▶ **ASSIGNED TASK**
Can you repeat all of the following lines exactly, leaving the pictures out of your answer?

***** INFORMATION SUPPLIED

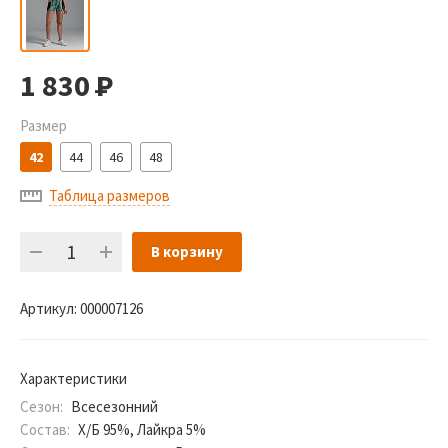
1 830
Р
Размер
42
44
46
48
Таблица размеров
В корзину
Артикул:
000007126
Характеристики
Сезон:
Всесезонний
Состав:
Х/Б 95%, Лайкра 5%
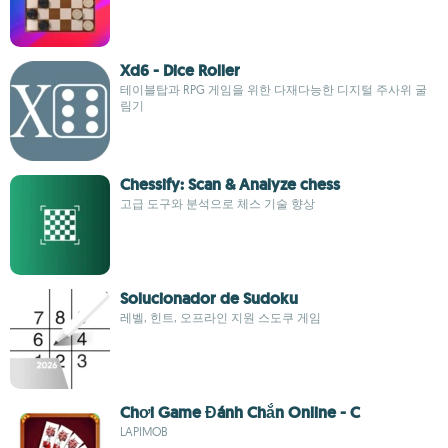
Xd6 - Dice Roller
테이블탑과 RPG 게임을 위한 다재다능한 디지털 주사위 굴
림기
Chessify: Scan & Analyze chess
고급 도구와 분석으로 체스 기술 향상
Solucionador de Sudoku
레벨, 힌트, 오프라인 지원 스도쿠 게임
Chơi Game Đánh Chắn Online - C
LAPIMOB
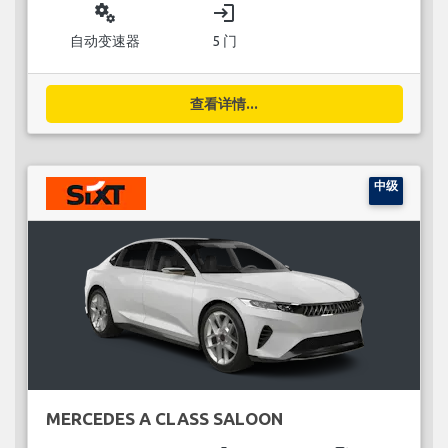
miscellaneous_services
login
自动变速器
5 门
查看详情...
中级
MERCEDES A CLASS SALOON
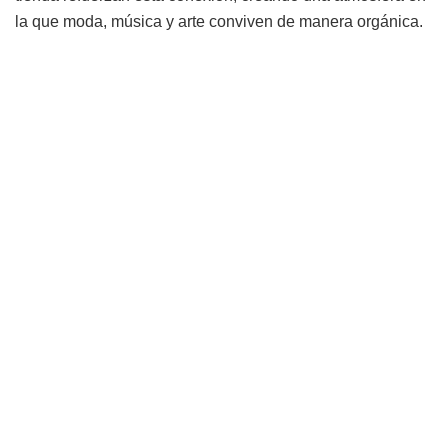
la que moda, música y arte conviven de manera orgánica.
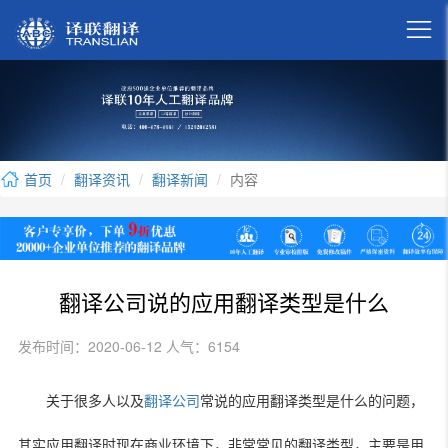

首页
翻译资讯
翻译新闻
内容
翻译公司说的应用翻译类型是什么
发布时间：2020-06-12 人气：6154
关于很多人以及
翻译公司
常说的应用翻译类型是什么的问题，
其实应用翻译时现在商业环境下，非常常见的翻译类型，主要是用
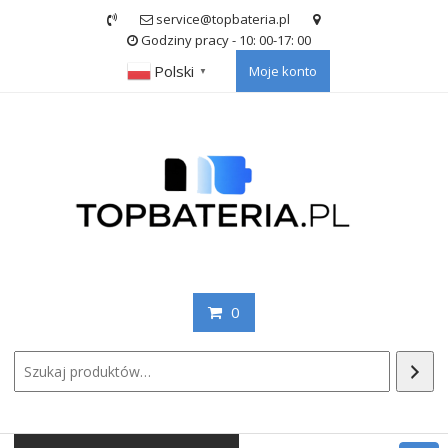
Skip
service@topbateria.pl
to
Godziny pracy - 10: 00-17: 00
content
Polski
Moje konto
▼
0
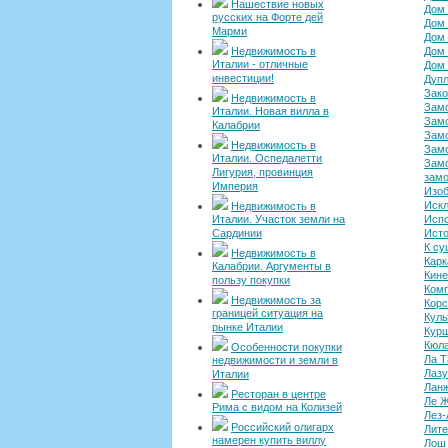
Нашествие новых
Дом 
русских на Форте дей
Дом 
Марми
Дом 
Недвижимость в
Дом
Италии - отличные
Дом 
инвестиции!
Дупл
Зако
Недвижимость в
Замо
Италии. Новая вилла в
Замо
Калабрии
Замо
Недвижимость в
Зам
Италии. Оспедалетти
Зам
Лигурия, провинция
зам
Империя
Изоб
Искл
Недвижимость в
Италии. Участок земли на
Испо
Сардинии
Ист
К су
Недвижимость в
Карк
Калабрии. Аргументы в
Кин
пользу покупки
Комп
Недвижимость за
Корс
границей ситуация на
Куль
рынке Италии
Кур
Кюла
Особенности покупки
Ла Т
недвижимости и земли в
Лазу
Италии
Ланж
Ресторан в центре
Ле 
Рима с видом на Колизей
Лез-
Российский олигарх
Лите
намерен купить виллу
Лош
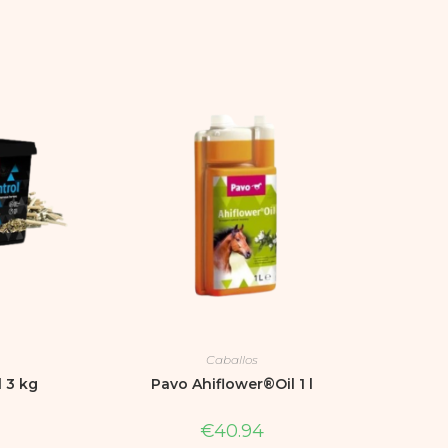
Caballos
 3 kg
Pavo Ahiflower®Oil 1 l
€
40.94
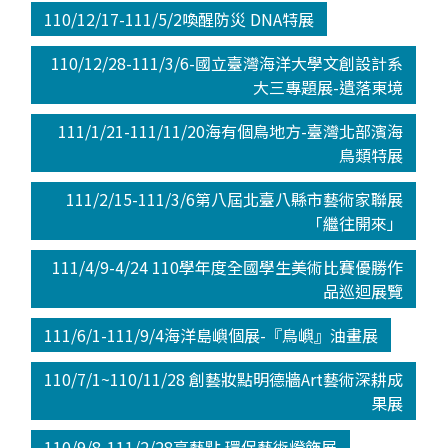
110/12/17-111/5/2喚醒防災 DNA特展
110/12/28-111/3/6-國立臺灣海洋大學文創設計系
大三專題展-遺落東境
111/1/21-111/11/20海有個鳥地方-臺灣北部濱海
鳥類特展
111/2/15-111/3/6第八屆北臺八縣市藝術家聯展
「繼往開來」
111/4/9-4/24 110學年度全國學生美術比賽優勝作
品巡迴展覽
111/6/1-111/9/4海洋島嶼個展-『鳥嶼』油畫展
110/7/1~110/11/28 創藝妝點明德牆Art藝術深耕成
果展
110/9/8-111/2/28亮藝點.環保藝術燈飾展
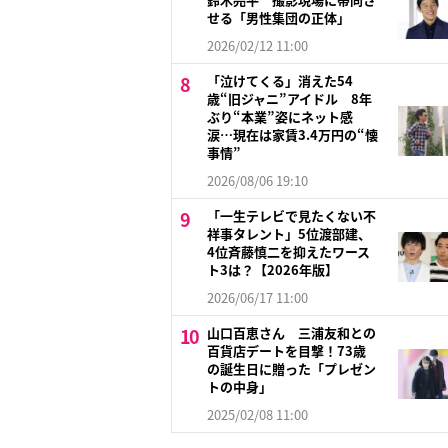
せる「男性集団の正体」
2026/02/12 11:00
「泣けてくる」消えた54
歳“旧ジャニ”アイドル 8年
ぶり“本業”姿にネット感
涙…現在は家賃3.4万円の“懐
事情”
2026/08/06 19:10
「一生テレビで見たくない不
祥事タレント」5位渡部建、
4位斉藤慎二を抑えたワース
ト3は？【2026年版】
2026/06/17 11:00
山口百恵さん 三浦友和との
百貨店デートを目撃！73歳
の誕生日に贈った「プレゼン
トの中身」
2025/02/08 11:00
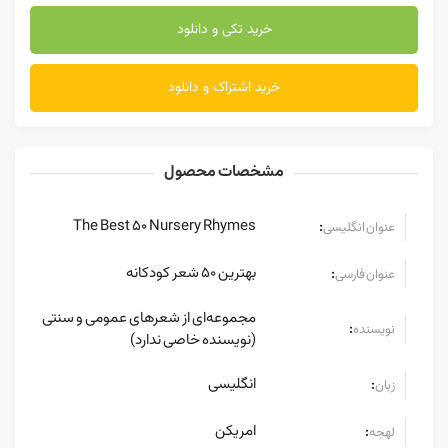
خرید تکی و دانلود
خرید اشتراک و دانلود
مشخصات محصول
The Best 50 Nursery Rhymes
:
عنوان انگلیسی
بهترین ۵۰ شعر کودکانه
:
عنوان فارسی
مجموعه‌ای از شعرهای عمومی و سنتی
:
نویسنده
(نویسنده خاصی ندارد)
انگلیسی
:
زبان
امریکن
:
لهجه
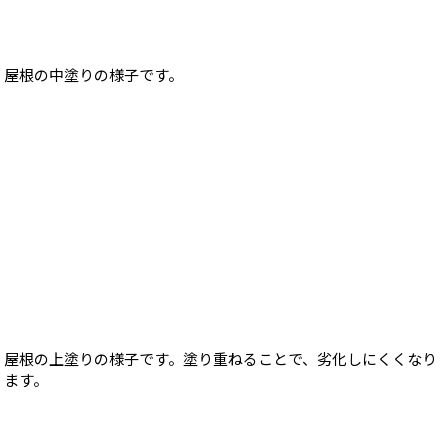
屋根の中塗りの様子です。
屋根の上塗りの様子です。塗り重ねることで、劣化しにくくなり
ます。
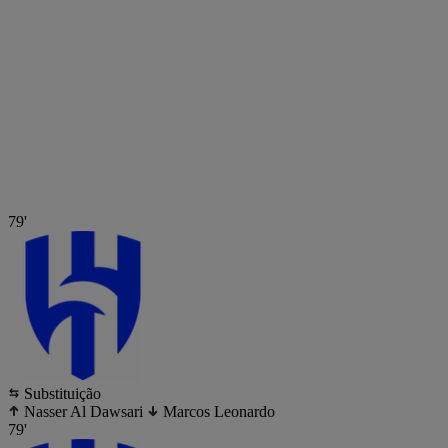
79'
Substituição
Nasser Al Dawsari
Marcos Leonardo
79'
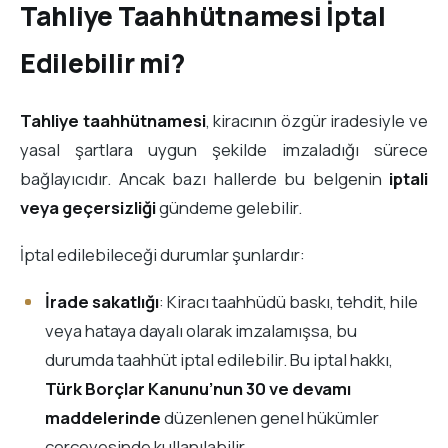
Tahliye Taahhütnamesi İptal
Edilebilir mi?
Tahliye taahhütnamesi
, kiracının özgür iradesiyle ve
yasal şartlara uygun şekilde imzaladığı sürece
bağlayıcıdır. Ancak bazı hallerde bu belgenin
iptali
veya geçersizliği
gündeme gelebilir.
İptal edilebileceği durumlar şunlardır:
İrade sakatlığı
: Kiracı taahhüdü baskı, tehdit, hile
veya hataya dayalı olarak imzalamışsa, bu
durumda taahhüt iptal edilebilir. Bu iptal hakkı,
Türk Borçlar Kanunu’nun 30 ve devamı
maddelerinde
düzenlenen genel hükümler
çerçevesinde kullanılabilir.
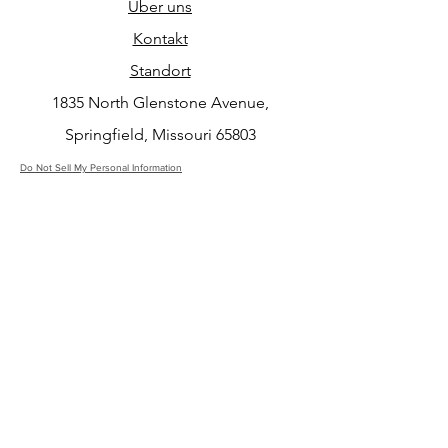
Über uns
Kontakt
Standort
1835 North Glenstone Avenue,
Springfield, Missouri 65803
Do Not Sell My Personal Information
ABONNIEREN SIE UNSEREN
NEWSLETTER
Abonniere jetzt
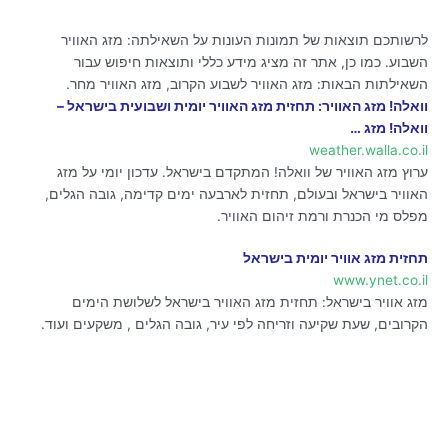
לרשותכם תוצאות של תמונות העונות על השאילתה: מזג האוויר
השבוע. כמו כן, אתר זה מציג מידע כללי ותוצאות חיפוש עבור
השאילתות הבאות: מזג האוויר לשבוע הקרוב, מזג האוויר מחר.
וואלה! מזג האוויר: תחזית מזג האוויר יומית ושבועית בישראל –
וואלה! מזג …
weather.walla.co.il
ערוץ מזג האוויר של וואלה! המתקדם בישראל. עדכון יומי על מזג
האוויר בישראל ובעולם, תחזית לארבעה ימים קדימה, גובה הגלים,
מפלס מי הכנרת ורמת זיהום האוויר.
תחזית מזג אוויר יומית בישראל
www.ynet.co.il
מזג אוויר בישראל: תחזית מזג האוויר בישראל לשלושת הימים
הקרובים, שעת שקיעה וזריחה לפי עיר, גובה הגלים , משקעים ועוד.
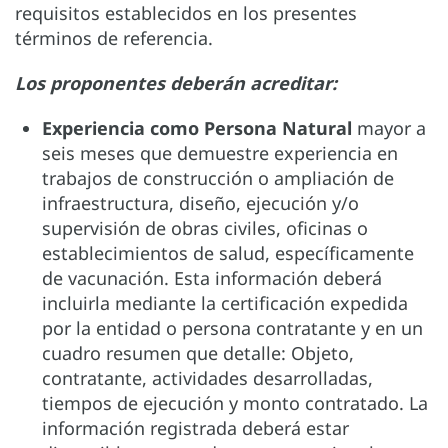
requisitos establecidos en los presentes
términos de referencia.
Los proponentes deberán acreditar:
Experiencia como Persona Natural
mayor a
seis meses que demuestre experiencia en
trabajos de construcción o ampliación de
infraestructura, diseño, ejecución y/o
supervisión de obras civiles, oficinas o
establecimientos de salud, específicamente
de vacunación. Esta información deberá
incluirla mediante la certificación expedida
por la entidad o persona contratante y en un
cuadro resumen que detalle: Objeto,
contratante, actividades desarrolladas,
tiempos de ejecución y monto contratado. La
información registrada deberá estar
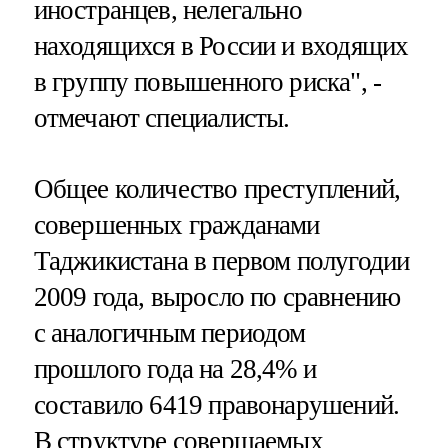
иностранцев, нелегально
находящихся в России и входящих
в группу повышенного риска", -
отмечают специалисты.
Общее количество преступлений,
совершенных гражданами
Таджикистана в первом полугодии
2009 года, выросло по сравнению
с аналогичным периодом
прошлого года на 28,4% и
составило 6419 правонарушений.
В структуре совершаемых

**********

▶ **SOLUTION TO THE PROBLEM**
1 830
Р
Размер
42
44
46
48
Таблица размеров
В корзину
Артикул:
000007126
Характеристики
Сезон:
Всесезонний
Состав:
Х/Б 95%, Лайкра 5%
Xd6 - Dice Roller
테이블탑과 RPG 게임을 위한 다재다능한 디지털 주사위 굴
림기
Chessify: Scan & Analyze chess
고급 도구와 분석으로 체스 기술 향상
Solucionador de Sudoku
레벨, 힌트, 오프라인 지원 스도쿠 게임
Chơi Game Đánh Chắn Online - C
LAPIMOB
miscellaneous_services
login
自动变速器
5 门
查看详情...
中级
MERCEDES A CLASS SALOON
la que moda, música y arte conviven de manera orgánica.

首页
翻译资讯
翻译新闻
内容
翻译公司说的应用翻译类型是什么
发布时间：2020-06-12 人气：6154
关于很多人以及
翻译公司
常说的应用翻译类型是什么的问题，
其实应用翻译时现在商业环境下，非常常见的翻译类型，主要是用
Skip
service@topbateria.pl
to
Godziny pracy - 10: 00-17: 00
content
Polski
Moje konto
▼
0
Нашествие новых
Дом 
русских на Форте дей
Дом 
Марми
Дом 
Недвижимость в
Дом
Италии - отличные
Дом 
инвестиции!
Дупл
Зако
Недвижимость в
Замо
Италии. Новая вилла в
Замо
Калабрии
Замо
Недвижимость в
Зам
Италии. Оспедалетти
Зам
Лигурия, провинция
зам
Империя
Изоб
Искл
Недвижимость в
Италии. Участок земли на
Испо
Сардинии
Ист
К су
Недвижимость в
Карк
Калабрии. Аргументы в
Кин
пользу покупки
Комп
Недвижимость за
Корс
границей ситуация на
Куль
рынке Италии
Кур
Кюла
Особенности покупки
Ла Т
недвижимости и земли в
Лазу
Италии
Ланж
Ресторан в центре
Ле 
Рима с видом на Колизей
Лез-
Российский олигарх
Лите
намерен купить виллу
Лош
Caballos
 3 kg
Pavo Ahiflower®Oil 1 l
€
40.94
110/12/17-111/5/2喚醒防災 DNA特展
110/12/28-111/3/6-國立臺灣海洋大學文創設計系
大三專題展-遺落東境
111/1/21-111/11/20海有個鳥地方-臺灣北部濱海
鳥類特展
111/2/15-111/3/6第八屆北臺八縣市藝術家聯展
「繼往開來」
111/4/9-4/24 110學年度全國學生美術比賽優勝作
品巡迴展覽
111/6/1-111/9/4海洋島嶼個展-『鳥嶼』油畫展
110/7/1~110/11/28 創藝妝點明德牆Art藝術深耕成
果展
110/9/8-111/2/28亮藝點.環保藝術燈飾展
せる「男性集団の正体」
2026/02/12 11:00
「泣けてくる」消えた54
歳“旧ジャニ”アイドル 8年
ぶり“本業”姿にネット感
涙…現在は家賃3.4万円の“懐
事情”
2026/08/06 19:10
「一生テレビで見たくない不
祥事タレント」5位渡部建、
4位斉藤慎二を抑えたワース
ト3は？【2026年版】
2026/06/17 11:00
山口百恵さん 三浦友和との
百貨店デートを目撃！73歳
の誕生日に贈った「プレゼン
トの中身」
2025/02/08 11:00
خرید تکی و دانلود
خرید اشتراک و دانلود
مشخصات محصول
The Best 50 Nursery Rhymes
:
عنوان انگلیسی
بهترین ۵۰ شعر کودکانه
:
عنوان فارسی
مجموعه‌ای از شعرهای عمومی و سنتی
:
نویسنده
(نویسنده خاصی ندارد)
انگلیسی
:
زبان
امریکن
:
لهجه
屋根の中塗りの様子です。
屋根の上塗りの様子です。塗り重ねることで、劣化しにくくなり
ます。
79'
Substituição
Nasser Al Dawsari
Marcos Leonardo
79'
Tahliye Taahhütnamesi İptal
Edilebilir mi?
Tahliye taahhütnamesi
, kiracının özgür iradesiyle ve
yasal şartlara uygun şekilde imzaladığı sürece
bağlayıcıdır. Ancak bazı hallerde bu belgenin
iptali
veya geçersizliği
gündeme gelebilir.
İptal edilebileceği durumlar şunlardır:
İrade sakatlığı
: Kiracı taahhüdü baskı, tehdit, hile
veya hataya dayalı olarak imzalamışsa, bu
durumda taahhüt iptal edilebilir. Bu iptal hakkı,
Türk Borçlar Kanunu’nun 30 ve devamı
maddelerinde
düzenlenen genel hükümler
çerçevesinde kullanılabilir.
Über uns
Kontakt
Standort
1835 North Glenstone Avenue,
Springfield, Missouri 65803
Do Not Sell My Personal Information
ABONNIEREN SIE UNSEREN
NEWSLETTER
Abonniere jetzt
לרשותכם תוצאות של תמונות העונות על השאילתה: מזג האוויר
השבוע. כמו כן, אתר זה מציג מידע כללי ותוצאות חיפוש עבור
השאילתות הבאות: מזג האוויר לשבוע הקרוב, מזג האוויר מחר.
וואלה! מזג האוויר: תחזית מזג האוויר יומית ושבועית בישראל –
וואלה! מזג …
weather.walla.co.il
ערוץ מזג האוויר של וואלה! המתקדם בישראל. עדכון יומי על מזג
האוויר בישראל ובעולם, תחזית לארבעה ימים קדימה, גובה הגלים,
מפלס מי הכנרת ורמת זיהום האוויר.
תחזית מזג אוויר יומית בישראל
www.ynet.co.il
מזג אוויר בישראל: תחזית מזג האוויר בישראל לשלושת הימים
הקרובים, שעת שקיעה וזריחה לפי עיר, גובה הגלים , משקעים ועוד.
requisitos establecidos en los presentes
términos de referencia.
Los proponentes deberán acreditar:
Experiencia como Persona Natural
mayor a
seis meses que demuestre experiencia en
trabajos de construcción o ampliación de
infraestructura, diseño, ejecución y/o
supervisión de obras civiles, oficinas o
establecimientos de salud, específicamente
de vacunación. Esta información deberá
incluirla mediante la certificación expedida
por la entidad o persona contratante y en un
cuadro resumen que detalle: Objeto,
contratante, actividades desarrolladas,
tiempos de ejecución y monto contratado. La
información registrada deberá estar
иностранцев, нелегально
находящихся в России и входящих
в группу повышенного риска", -
отмечают специалисты.
Общее количество преступлений,
совершенных гражданами
Таджикистана в первом полугодии
2009 года, выросло по сравнению
с аналогичным периодом
прошлого года на 28,4% и
составило 6419 правонарушений.
В структуре совершаемых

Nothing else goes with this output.